Records excerpted from a collection
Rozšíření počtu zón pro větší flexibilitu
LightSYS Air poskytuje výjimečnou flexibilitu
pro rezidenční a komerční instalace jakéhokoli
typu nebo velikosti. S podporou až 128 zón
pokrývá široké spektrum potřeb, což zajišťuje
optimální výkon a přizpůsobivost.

> [WHAT THE TASK ASKS]: What is needed is a copy of every line above in which "flexibilitu" appears.

> [ANSWER BOX]:
Rozšíření počtu zón pro větší flexibilitu
LightSYS Air poskytuje výjimečnou flexibilitu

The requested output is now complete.